Ejercicio A: Transcribe el tramo del texto sobre el disco de Marilina que va desde "Una radio vieja" hasta "en fade out?".
Ejercicio B: Retoma el texto sobre el disco de Marilina y continúalo a partir de su última oración.

Fragmento de texto:
>>>
Antes canta: “No quieren más mi rocanrol, vuelvan atrás, el trap murió/ No quieren más mi rocanrol, mamen de a uno o de a dos”. Ella dice el mensaje, pero en el disco metamorfosea. ¿Es la actualidad política? ¿Es la sociedad? ¿Es el amor? No se la oye tan enojada, aunque escupe, aunque funkea la voz. Entre las baladas de amor, con la voz pitcheada para la pista de baile lenta y sudada, se cruzan algunas canciones más oscuras, más ochenteras, más de estilo.
Una radio vieja sintoniza. La Corte Suprema, los diputados. Los sintetizadores proponen un baile, rápido, a 160 bpm. Habla de encontrar la salida, concepto que repite a lo largo del disco. Marilina está preocupada por el momento en el que estamos, piensa en política, en la sociedad, tiene mucho temor, va de la cocina al comedor, porque qué otra cosa se puede hacer que escuchar Charly García como un oráculo. Como si el bicolor fuera una carta disponible para entender quiénes somos, qué vivimos, cómo se sobrevive. ¿Cómo se siguió antes, antes, cuando todo estaba oscuro de verdad? ¿Cómo se cantó, qué se dijo, cómo se bailó cuando el futuro y la felicidad eran una voz en fade out?
<<<
Registros de datos:
>>>
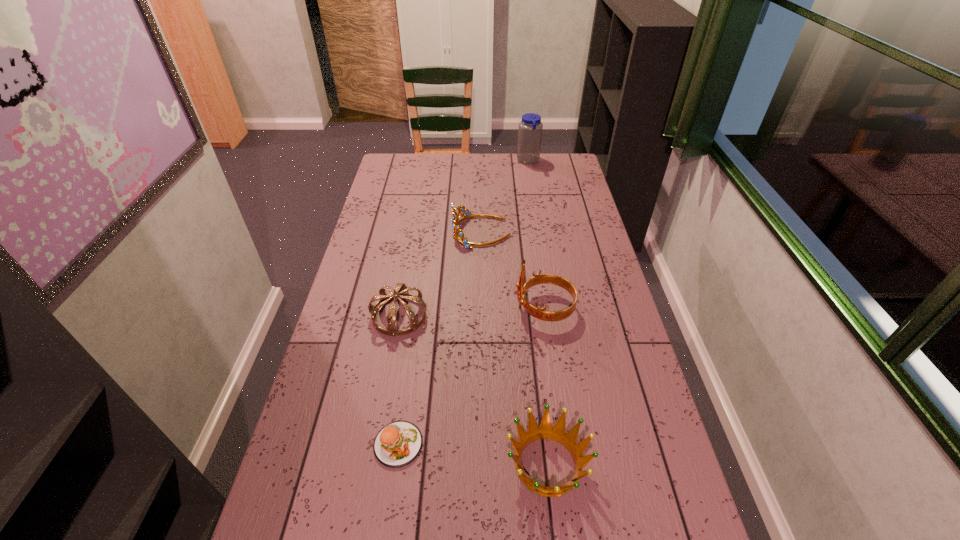
What are the coordinates of `vacant area situated on the front-facing side of the tallest tiara` in the screenshot? It's located at (440, 308).

The height and width of the screenshot is (540, 960). I want to click on vacant space located on the front-facing side of the tallest tiara, so click(x=461, y=308).

This screenshot has height=540, width=960. What are the coordinates of `free region located 0.210m on the front-facing side of the second farthest object` in the screenshot? It's located at (397, 232).

The width and height of the screenshot is (960, 540). In order to click on blank area located on the front-facing side of the second farthest object in this screenshot , I will do `click(434, 232)`.

Image resolution: width=960 pixels, height=540 pixels. I want to click on vacant space located on the front-facing side of the second farthest object, so point(390,232).

Image resolution: width=960 pixels, height=540 pixels. I want to click on free location located 0.110m on the front of the leftmost tiara, so click(x=390, y=368).

This screenshot has height=540, width=960. I want to click on free location located 0.180m on the left of the fifth tallest object, so click(429, 464).

The height and width of the screenshot is (540, 960). I want to click on vacant space located on the left of the patty, so click(x=341, y=444).

Locate an element on the screen. object positioned at the far edge is located at coordinates (530, 128).

Locate an element on the screen. Image resolution: width=960 pixels, height=540 pixels. object located in the left edge section of the desktop is located at coordinates (401, 291).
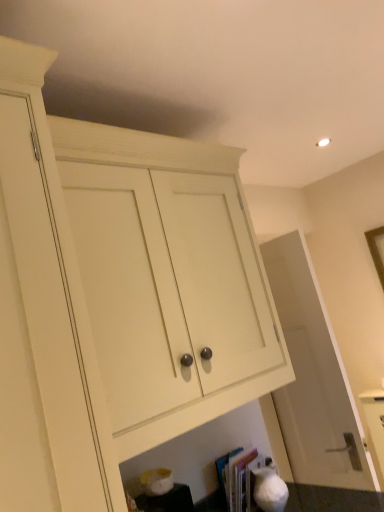
What do you see at coordinates (128, 283) in the screenshot?
I see `white wood cabinet at center` at bounding box center [128, 283].

Locate an element on the screen. The width and height of the screenshot is (384, 512). white matte door at center is located at coordinates (314, 378).

Based on their sizes in the image, would you say hardcover book at lower center is bigger or smaller than white wood cabinet at center?

Considering their sizes, hardcover book at lower center takes up less space than white wood cabinet at center.

Considering the sizes of hardcover book at lower center and white wood cabinet at center in the image, is hardcover book at lower center wider or thinner than white wood cabinet at center?

hardcover book at lower center is thinner than white wood cabinet at center.

Does point (248, 510) come closer to viewer compared to point (330, 465)?

That is True.

Considering their positions, is hardcover book at lower center located in front of or behind white matte door at center?

Visually, hardcover book at lower center is located in front of white matte door at center.

Is point (232, 326) farther from camera compared to point (244, 509)?

That is False.

Who is taller, white wood cabinet at center or hardcover book at lower center?

With more height is white wood cabinet at center.

Can you confirm if white wood cabinet at center is thinner than hardcover book at lower center?

No, white wood cabinet at center is not thinner than hardcover book at lower center.

Is hardcover book at lower center at the back of white wood cabinet at center?

No, white wood cabinet at center is not facing away from hardcover book at lower center.

Considering the relative sizes of white matte door at center and hardcover book at lower center in the image provided, is white matte door at center bigger than hardcover book at lower center?

Indeed, white matte door at center has a larger size compared to hardcover book at lower center.

How far apart are white matte door at center and hardcover book at lower center?

white matte door at center and hardcover book at lower center are 22.93 inches apart.

Would you say white matte door at center is to the left or to the right of hardcover book at lower center in the picture?

white matte door at center is to the right of hardcover book at lower center.

From the picture: Considering the sizes of objects white matte door at center and hardcover book at lower center in the image provided, who is shorter, white matte door at center or hardcover book at lower center?

Standing shorter between the two is hardcover book at lower center.

Is white wood cabinet at center not inside white matte door at center?

white wood cabinet at center lies outside white matte door at center's area.

The image size is (384, 512). What are the coordinates of `cabinetry above the white matte door at center (from the image's perspective)` in the screenshot? It's located at (128, 283).

In the scene shown: Considering the sizes of objects white wood cabinet at center and white matte door at center in the image provided, who is shorter, white wood cabinet at center or white matte door at center?

With less height is white wood cabinet at center.

Can white wood cabinet at center be found inside white matte door at center?

No, white wood cabinet at center is not surrounded by white matte door at center.

Which is more to the right, white matte door at center or white wood cabinet at center?

white matte door at center is more to the right.

Are white matte door at center and white wood cabinet at center far apart?

No.

What are the coordinates of `door below the white wood cabinet at center (from a real-world perspective)` in the screenshot? It's located at (314, 378).

The width and height of the screenshot is (384, 512). Identify the location of cabinetry in front of the hardcover book at lower center. (128, 283).

Where is `door lying above the hardcover book at lower center (from the image's perspective)`? The height and width of the screenshot is (512, 384). door lying above the hardcover book at lower center (from the image's perspective) is located at coordinates (314, 378).

Based on their spatial positions, is white wood cabinet at center or hardcover book at lower center further from white matte door at center?

Among the two, white wood cabinet at center is located further to white matte door at center.

Consider the image. From the image, which object appears to be nearer to hardcover book at lower center, white wood cabinet at center or white matte door at center?

white matte door at center is closer to hardcover book at lower center.

Which object lies further to the anchor point white wood cabinet at center, white matte door at center or hardcover book at lower center?

hardcover book at lower center is further to white wood cabinet at center.

Estimate the real-world distances between objects in this image. Which object is closer to white matte door at center, hardcover book at lower center or white wood cabinet at center?

Based on the image, hardcover book at lower center appears to be nearer to white matte door at center.

Looking at the image, which one is located closer to white wood cabinet at center, hardcover book at lower center or white matte door at center?

white matte door at center is positioned closer to the anchor white wood cabinet at center.

Estimate the real-world distances between objects in this image. Which object is further from hardcover book at lower center, white matte door at center or white wood cabinet at center?

white wood cabinet at center is further to hardcover book at lower center.

Image resolution: width=384 pixels, height=512 pixels. In order to click on door between white wood cabinet at center and hardcover book at lower center vertically in this screenshot , I will do `click(314, 378)`.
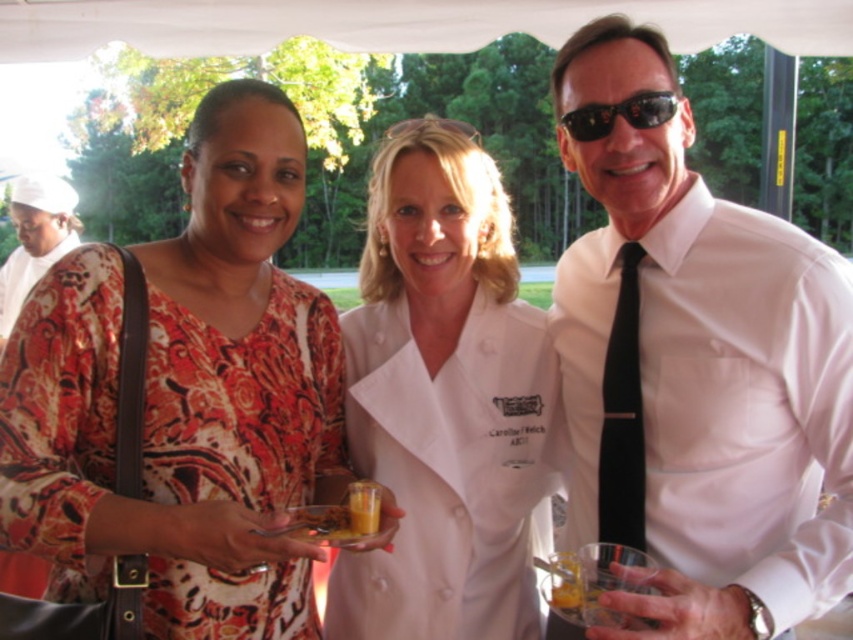
Looking at this image, you are a photographer at the event and want to take a photo of the printed silk blouse at center and the white chef coat at center. Which one will appear larger in the photo?

The printed silk blouse at center will appear larger in the photo because it is closer to the viewer than the white chef coat at center.

You are a photographer at the event and want to take a photo of the printed silk blouse at center. Based on its position coordinates, where should you aim your camera?

The printed silk blouse at center is located at coordinates point [181,403], so you should aim your camera at that position to capture it.

You are standing at the origin point of the coordinate system in the image. You want to move towards the printed silk blouse at center. Which direction should you move in terms of x and y coordinates?

The printed silk blouse at center is located at coordinates x 0.631 and y 0.213, so you should move in the positive x and positive y direction to reach it.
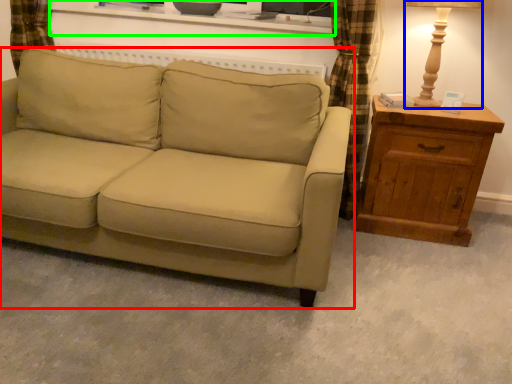
Question: Considering the real-world distances, which object is closest to studio couch (highlighted by a red box)? table lamp (highlighted by a blue box) or entertainment center (highlighted by a green box).

Choices:
 (A) table lamp
 (B) entertainment center

Answer: (B)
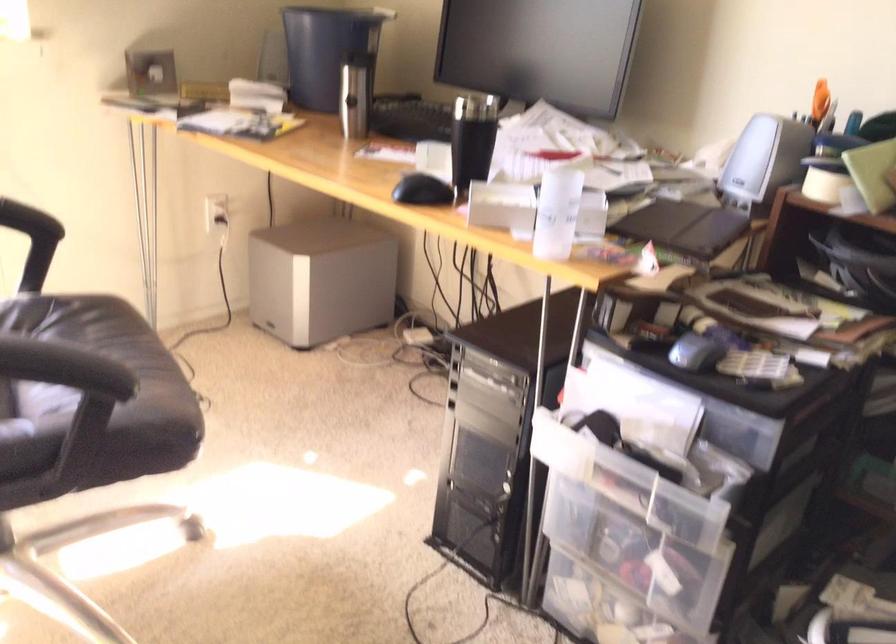
The width and height of the screenshot is (896, 644). I want to click on black travel mug, so coord(471,140).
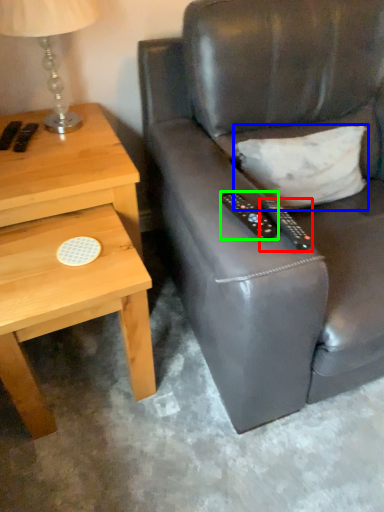
Question: Considering the real-world distances, which object is closest to remote control (highlighted by a red box)? pillow (highlighted by a blue box) or remote control (highlighted by a green box).

Choices:
 (A) pillow
 (B) remote control

Answer: (B)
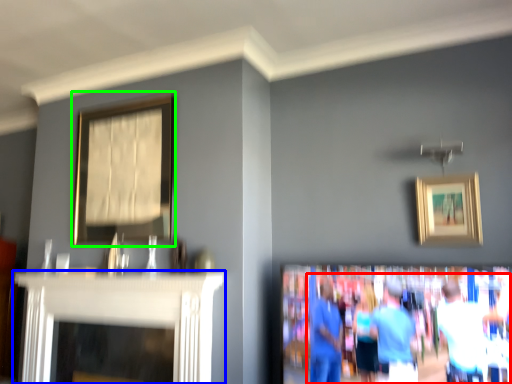
Question: Which object is the farthest from couple (highlighted by a red box)? Choose among these: fireplace (highlighted by a blue box) or picture frame (highlighted by a green box).

Choices:
 (A) fireplace
 (B) picture frame

Answer: (B)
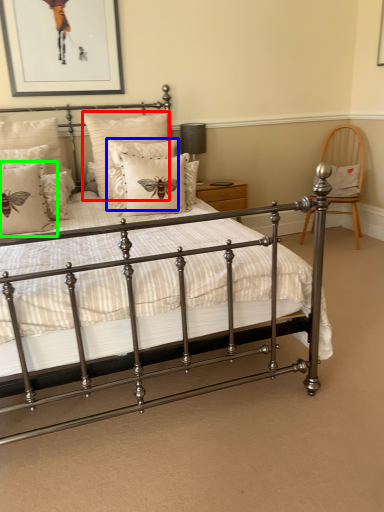
Question: Considering the real-world distances, which object is closest to pillow (highlighted by a red box)? pillow (highlighted by a blue box) or pillow (highlighted by a green box).

Choices:
 (A) pillow
 (B) pillow

Answer: (A)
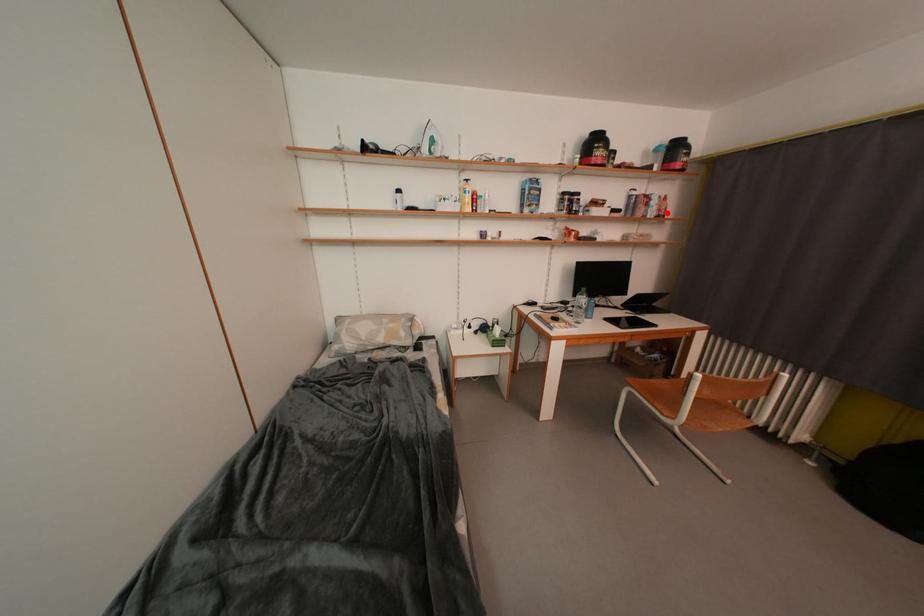
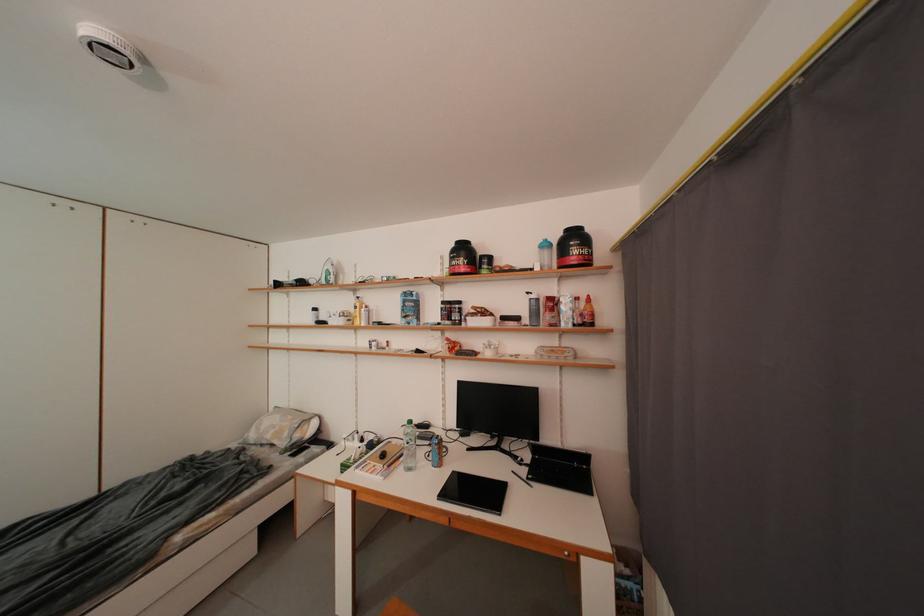
Question: I am providing you with two images of the same scene from different viewpoints. A red point is shown in image1. For the corresponding object point in image2, is it positioned nearer or farther from the camera?

Choices:
 (A) Nearer
 (B) Farther

Answer: (B)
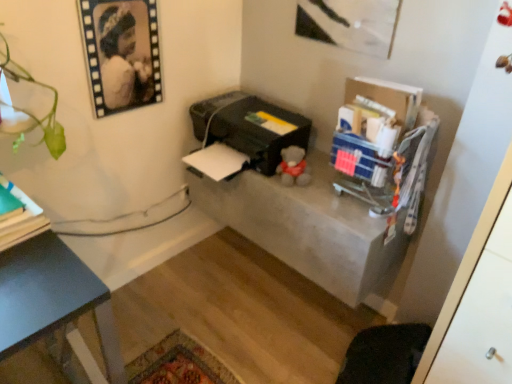
Question: In terms of size, does green matte book at left appear bigger or smaller than black matte portrait at upper left?

Choices:
 (A) big
 (B) small

Answer: (A)

Question: Considering the relative positions of green matte book at left and black matte portrait at upper left in the image provided, is green matte book at left to the left or to the right of black matte portrait at upper left?

Choices:
 (A) right
 (B) left

Answer: (B)

Question: Estimate the real-world distances between objects in this image. Which object is farther from the black plastic printer at center?

Choices:
 (A) green matte book at left
 (B) concrete table at center
 (C) black matte portrait at upper left

Answer: (A)

Question: Which object is the farthest from the black matte portrait at upper left?

Choices:
 (A) green matte book at left
 (B) concrete table at center
 (C) black plastic printer at center

Answer: (B)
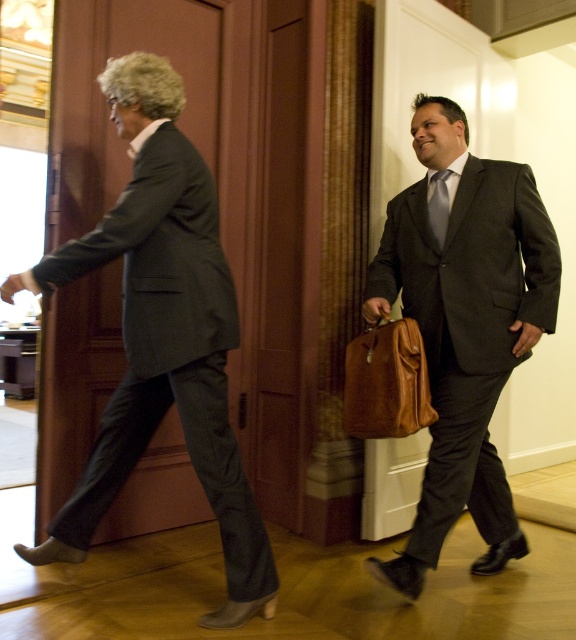
You are a security camera in the hallway. You need to track the position of the matte black suit at left. What are its coordinates?

The coordinates of the matte black suit at left are at point (161,336).

You are a security guard in the building and need to determine which object is bigger between the brown leather briefcase at center and the silky blue tie at center. Which one is larger?

The brown leather briefcase at center has a larger size compared to the silky blue tie at center, so the brown leather briefcase at center is bigger.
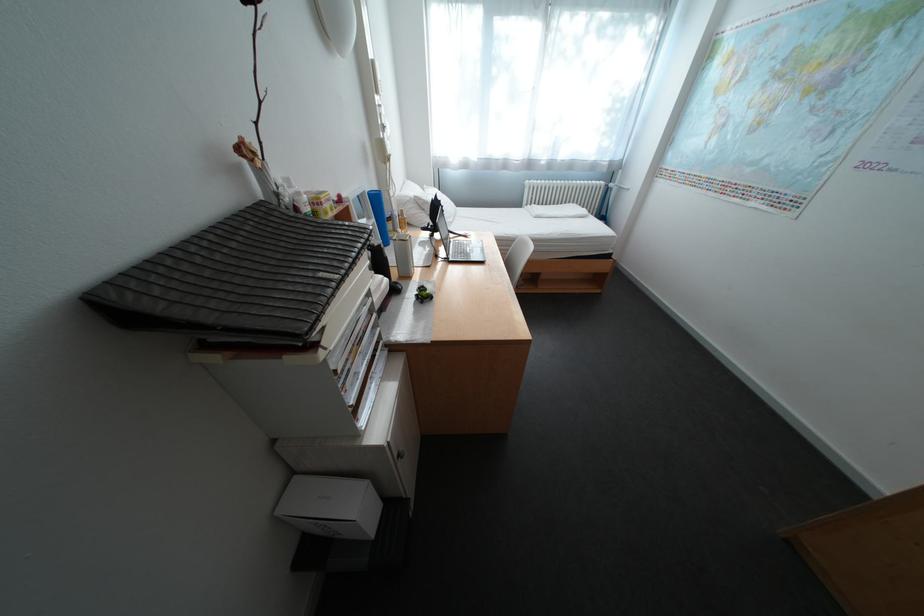
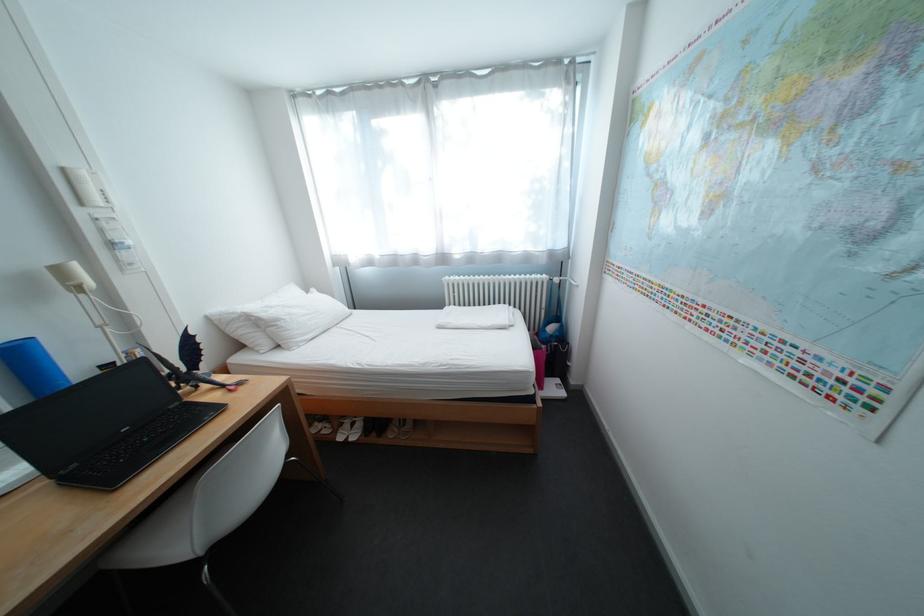
In the second image, find the point that corresponds to point 540,182 in the first image.

(459, 278)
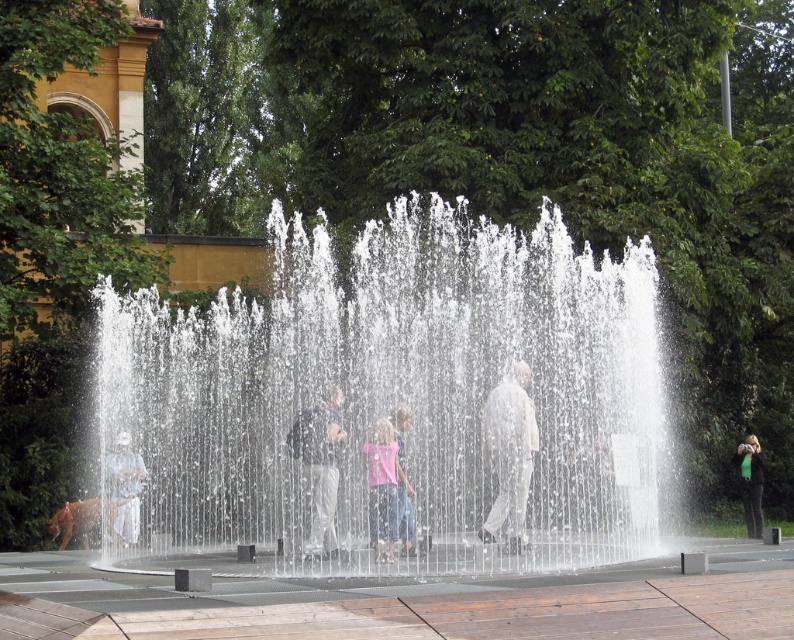
Between white fabric statue at center and pink fabric shirt at center, which one is positioned higher?

pink fabric shirt at center is higher up.

Who is taller, white fabric statue at center or pink fabric shirt at center?

pink fabric shirt at center is taller.

The width and height of the screenshot is (794, 640). Find the location of `white fabric statue at center`. white fabric statue at center is located at coordinates (124, 486).

Is white fabric statue at center above green fabric bag at right?

Yes, white fabric statue at center is above green fabric bag at right.

Does white fabric statue at center have a lesser width compared to green fabric bag at right?

Yes.

Who is more forward, [137,460] or [754,520]?

Point [137,460] is in front.

Locate an element on the screen. The image size is (794, 640). white fabric statue at center is located at coordinates (124, 486).

Can you confirm if white matte coat at center is positioned above light blue jeans at center?

Yes.

Locate an element on the screen. Image resolution: width=794 pixels, height=640 pixels. white matte coat at center is located at coordinates point(509,454).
<<<
Espacio de respuesta A:
Una radio vieja sintoniza. La Corte Suprema, los diputados. Los sintetizadores proponen un baile, rápido, a 160 bpm. Habla de encontrar la salida, concepto que repite a lo largo del disco. Marilina está preocupada por el momento en el que estamos, piensa en política, en la sociedad, tiene mucho temor, va de la cocina al comedor, porque qué otra cosa se puede hacer que escuchar Charly García como un oráculo. Como si el bicolor fuera una carta disponible para entender quiénes somos, qué vivimos, cómo se sobrevive. ¿Cómo se siguió antes, antes, cuando todo estaba oscuro de verdad? ¿Cómo se cantó, qué se dijo, cómo se bailó cuando el futuro y la felicidad eran una voz en fade out?

Espacio de respuesta B:
Todo está cruzado por esa búsqueda de respuesta a la congoja que parece haberle infundado la Argentina mileísta. Y ahí Marilina mete la mano en la tradición que brindan los 80: Sumo, Virus, Charly. ¿Es posible leer mejor el ahora si buscamos en la identidad nacional? La respuesta parece imposible. Ahí, en ese tarro, se escucha el “mejor no hablar de ciertas cosas”, homenajea a Luca Prodan en “Autoestima”, o en “Bajan de día de noche esperan” está ese sample hermoso de “1979” de The Smashing Pumpkins como un link, un guiño a su educación sentimental de rockera emo. De la nostalgia por el pasado, va al enojo, al exorcismo de las penas, y termina en el amor, indudablemente: “Abrir puertas que antes cerraba/ nada va a cambiar otra vez”, dice en “Amanecen ocasos”.
Pero también parece meter la mano en otra tradición, la de la maricoteca sudamericana que bien reina Javiera Mena o Álex Anwandter, donde no importa el dolor, la performance en la pista del baile da sentido de liberación, brinda alivio, aunque se cante sobre las penas y el dolor. Este disco se imagina en un vivo distinto al de la Marilina rockera. ¿Cómo hará? Se puede imaginar el glam, el exceso, la exuberancia en el sonido. La necesidad de creer en algo que esté vivo entre nosotros, sea compasión o amor.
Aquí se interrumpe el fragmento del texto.